Trecho selecionado:
* * *

O que poderia ainda faltar para quem faz a criação da luz cênica parecer algo tão natural quanto respirar ou andar? Um novo desafio. Eis que surge a oportunidade de estrear como diretor em “Ovos não têm janela”, último texto teatral escrito por Manoel Carlos Karam (1947-2007), inédito nos palcos. A mudança não é simples, mas nem por isso surgem sombras nos olhos de Bruel. Para ele, “montar uma peça é uma grande lição de democracia”. 

A montagem tem tudo para ser um sucesso, até porque a peça que chega à mostra Lúcia Camargo do Festival de Curitiba tem histórias que vêm lá do “Teatro Margem”, nos anos 70, passando pelos encontros que a vida e a arte promovem. 

Faltava um convite 

Ao Plural, o ‘compadre’ (explicando aos novinhos, é assim que Bruel chama seus ‘brothers’) disse concordar que é intrigante, em uma carreira tão longa, nunca ter tentado dirigir uma peça. O surpreendente é que esse foi o primeiro convite.

* * *

Requisitos do exercício:
a: Como você resumiria, em duas frases, o trecho sobre a estreia de Bruel como diretor?
b: Como você prolongaria o trecho sobre a estreia de Bruel como diretor, começando logo após a última frase apresentada?

Informações fornecidas:
* * *

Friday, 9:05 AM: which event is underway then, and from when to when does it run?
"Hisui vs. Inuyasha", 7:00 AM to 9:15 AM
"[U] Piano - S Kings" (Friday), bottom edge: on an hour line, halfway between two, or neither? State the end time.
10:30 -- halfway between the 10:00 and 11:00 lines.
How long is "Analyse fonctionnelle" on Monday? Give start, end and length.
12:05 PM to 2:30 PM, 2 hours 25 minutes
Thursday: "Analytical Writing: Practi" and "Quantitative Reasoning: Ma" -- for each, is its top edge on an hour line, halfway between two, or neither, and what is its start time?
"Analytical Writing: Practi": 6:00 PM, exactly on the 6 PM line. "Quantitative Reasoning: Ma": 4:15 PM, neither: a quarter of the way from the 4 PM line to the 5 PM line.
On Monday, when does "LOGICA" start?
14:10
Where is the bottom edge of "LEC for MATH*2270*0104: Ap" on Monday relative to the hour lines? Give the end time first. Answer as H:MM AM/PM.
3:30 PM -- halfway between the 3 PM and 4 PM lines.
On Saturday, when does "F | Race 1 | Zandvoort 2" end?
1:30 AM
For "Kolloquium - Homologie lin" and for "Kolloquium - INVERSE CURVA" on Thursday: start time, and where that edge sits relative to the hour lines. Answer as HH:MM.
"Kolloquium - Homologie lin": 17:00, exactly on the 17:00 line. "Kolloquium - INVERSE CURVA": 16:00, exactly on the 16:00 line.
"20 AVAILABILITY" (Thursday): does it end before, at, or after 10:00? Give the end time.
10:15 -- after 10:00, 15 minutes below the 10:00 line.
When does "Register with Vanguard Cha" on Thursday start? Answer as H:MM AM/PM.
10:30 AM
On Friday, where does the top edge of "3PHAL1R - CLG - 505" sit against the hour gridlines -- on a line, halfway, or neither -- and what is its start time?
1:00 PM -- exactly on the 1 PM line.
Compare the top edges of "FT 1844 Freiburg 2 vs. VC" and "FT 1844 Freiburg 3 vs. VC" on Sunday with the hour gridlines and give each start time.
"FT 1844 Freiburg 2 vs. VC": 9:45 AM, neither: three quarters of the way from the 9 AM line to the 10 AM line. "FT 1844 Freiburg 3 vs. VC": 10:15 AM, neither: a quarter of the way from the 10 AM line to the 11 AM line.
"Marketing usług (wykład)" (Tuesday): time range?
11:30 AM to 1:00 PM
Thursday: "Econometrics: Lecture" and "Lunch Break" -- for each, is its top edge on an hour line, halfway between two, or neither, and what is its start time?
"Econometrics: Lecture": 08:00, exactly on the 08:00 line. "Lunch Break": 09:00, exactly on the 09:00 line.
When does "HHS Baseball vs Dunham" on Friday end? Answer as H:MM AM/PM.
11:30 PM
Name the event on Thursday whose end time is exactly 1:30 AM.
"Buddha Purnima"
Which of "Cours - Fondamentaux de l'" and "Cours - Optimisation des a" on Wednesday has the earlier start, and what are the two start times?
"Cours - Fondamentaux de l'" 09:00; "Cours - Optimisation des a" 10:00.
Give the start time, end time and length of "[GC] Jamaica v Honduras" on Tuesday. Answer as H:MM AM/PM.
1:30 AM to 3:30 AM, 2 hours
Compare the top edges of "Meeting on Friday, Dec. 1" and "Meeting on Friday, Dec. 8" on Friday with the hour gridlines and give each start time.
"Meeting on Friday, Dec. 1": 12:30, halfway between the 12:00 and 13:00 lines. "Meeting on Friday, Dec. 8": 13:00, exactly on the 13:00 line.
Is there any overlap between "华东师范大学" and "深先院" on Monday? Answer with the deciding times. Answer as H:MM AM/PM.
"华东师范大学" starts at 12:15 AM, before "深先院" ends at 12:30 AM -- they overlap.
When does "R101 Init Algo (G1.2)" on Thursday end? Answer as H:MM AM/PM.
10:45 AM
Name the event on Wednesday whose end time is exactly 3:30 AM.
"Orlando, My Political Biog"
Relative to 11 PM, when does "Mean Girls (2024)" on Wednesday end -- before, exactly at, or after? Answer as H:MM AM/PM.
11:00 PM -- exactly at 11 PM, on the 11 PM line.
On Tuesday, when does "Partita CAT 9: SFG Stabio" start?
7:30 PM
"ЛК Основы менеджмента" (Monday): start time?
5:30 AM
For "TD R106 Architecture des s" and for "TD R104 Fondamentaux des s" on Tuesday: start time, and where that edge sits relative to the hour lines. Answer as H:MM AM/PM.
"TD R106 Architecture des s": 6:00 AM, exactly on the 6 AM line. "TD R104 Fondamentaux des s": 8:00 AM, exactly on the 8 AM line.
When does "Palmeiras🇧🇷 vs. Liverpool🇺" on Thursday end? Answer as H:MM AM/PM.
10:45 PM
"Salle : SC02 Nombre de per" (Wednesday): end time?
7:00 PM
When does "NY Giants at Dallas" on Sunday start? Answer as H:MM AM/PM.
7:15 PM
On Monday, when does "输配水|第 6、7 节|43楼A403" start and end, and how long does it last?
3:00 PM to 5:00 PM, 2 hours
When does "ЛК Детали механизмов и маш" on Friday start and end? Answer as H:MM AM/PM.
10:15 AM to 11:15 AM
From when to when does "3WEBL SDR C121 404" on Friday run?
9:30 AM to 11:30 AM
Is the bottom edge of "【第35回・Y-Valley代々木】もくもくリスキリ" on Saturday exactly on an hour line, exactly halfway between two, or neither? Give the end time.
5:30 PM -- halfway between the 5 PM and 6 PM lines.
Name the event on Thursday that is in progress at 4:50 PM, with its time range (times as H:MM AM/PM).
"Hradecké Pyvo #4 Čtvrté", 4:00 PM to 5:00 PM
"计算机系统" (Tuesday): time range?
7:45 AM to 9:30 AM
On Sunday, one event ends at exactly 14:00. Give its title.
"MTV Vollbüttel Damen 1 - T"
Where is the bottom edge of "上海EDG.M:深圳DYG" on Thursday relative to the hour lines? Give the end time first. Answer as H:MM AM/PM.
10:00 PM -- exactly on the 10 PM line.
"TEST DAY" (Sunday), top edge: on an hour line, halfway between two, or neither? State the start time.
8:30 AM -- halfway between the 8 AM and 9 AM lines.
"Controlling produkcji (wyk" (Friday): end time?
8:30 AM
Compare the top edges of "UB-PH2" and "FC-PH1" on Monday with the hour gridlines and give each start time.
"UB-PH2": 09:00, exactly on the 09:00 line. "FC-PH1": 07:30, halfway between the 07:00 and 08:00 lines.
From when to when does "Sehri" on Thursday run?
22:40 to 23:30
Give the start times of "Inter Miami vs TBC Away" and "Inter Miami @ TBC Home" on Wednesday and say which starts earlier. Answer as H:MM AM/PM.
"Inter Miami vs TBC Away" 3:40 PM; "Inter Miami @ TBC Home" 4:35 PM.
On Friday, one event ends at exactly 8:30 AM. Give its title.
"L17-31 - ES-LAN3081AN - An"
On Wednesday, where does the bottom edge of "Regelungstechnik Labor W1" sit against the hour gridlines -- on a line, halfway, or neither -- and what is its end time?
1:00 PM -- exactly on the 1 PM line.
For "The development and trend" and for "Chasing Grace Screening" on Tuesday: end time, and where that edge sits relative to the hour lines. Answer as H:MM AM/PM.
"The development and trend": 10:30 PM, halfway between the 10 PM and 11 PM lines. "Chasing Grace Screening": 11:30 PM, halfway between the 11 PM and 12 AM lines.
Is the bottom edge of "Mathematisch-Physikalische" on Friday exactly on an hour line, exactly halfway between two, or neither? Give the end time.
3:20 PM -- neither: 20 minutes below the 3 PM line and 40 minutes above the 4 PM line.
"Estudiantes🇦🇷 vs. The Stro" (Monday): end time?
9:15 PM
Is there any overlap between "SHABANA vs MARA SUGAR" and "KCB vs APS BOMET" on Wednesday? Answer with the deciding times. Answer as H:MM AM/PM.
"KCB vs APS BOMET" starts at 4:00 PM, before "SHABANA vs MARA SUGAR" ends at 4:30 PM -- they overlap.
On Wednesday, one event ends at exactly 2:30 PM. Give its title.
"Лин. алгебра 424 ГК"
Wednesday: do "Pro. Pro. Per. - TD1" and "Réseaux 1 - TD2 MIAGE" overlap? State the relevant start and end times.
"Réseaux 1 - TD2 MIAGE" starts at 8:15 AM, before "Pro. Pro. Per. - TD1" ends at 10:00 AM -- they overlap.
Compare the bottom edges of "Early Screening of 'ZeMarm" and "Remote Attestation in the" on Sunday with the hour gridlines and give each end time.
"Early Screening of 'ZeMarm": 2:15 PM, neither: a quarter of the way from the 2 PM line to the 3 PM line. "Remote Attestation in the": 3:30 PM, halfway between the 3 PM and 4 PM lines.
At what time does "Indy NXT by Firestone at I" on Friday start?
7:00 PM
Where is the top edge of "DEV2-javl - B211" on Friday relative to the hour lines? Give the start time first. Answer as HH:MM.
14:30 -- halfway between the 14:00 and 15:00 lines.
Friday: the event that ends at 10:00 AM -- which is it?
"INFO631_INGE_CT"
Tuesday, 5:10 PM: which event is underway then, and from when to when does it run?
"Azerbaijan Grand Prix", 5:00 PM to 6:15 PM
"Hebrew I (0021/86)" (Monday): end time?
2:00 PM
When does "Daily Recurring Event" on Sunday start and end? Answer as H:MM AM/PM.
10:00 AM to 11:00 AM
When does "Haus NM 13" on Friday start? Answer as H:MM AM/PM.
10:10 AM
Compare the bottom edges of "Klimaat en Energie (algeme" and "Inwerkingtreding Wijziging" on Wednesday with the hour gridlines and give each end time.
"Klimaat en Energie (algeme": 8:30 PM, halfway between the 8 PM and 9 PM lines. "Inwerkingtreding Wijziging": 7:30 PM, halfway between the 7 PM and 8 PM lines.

* * *

Respostas por tarefa:
a: Bruel, que faz criação de luz cênica, estreia como diretor em “Ovos não têm janela”, último texto teatral de Manoel Carlos Karam, inédito nos palcos, que chega à mostra Lúcia Camargo do Festival de Curitiba. Para ele, montar uma peça é uma grande lição de democracia, e ao Plural ele concordou que é intrigante nunca ter tentado dirigir em uma carreira tão longa, mas esse foi o primeiro convite.

b:
Guenia Lemos, atriz, cenógrafa e também uma das responsáveis pelo projeto, fala que a vontade de montar o texto é antiga, nasceu em conversas entre os artistas Gabriel Gorosito e Moa Leal, que montaram “Duas Criaturas Gritando no Palco”, também de autoria de Karam, em 2014. “Ovos não têm janela” seria dirigida por Leal, mas Gorosito sugeriu uma mudança. A nova ideia era convidar alguém que carrega em si muito do “Teatro Margem” e que teve uma relação próxima com Karam, fundador desse grupo importantíssimo para história do teatro no Paraná. O convite era direcionado para a única pessoa capaz de fazer Leal abrir mão da direção para entrar no elenco: Beto Bruel. “Confesso que eu achava que o Beto não ia topar, mas topou”, conta ela.  

Encontros

Levar essa peça ao palco passa por uma série de encontros. E o primeiro, é claro, coloca Bruel para trabalhar novamente com Karam – diretor, dramaturgo e escritor consagrado. Eles se conheceram nos anos 70, durante as investidas experimentais encenadas pelo grupo “Margem” no Teatro de Bolso. Ali o cruzamento de muitos caminhos mudou (para melhor) o enredo das artes cênicas de Curitiba.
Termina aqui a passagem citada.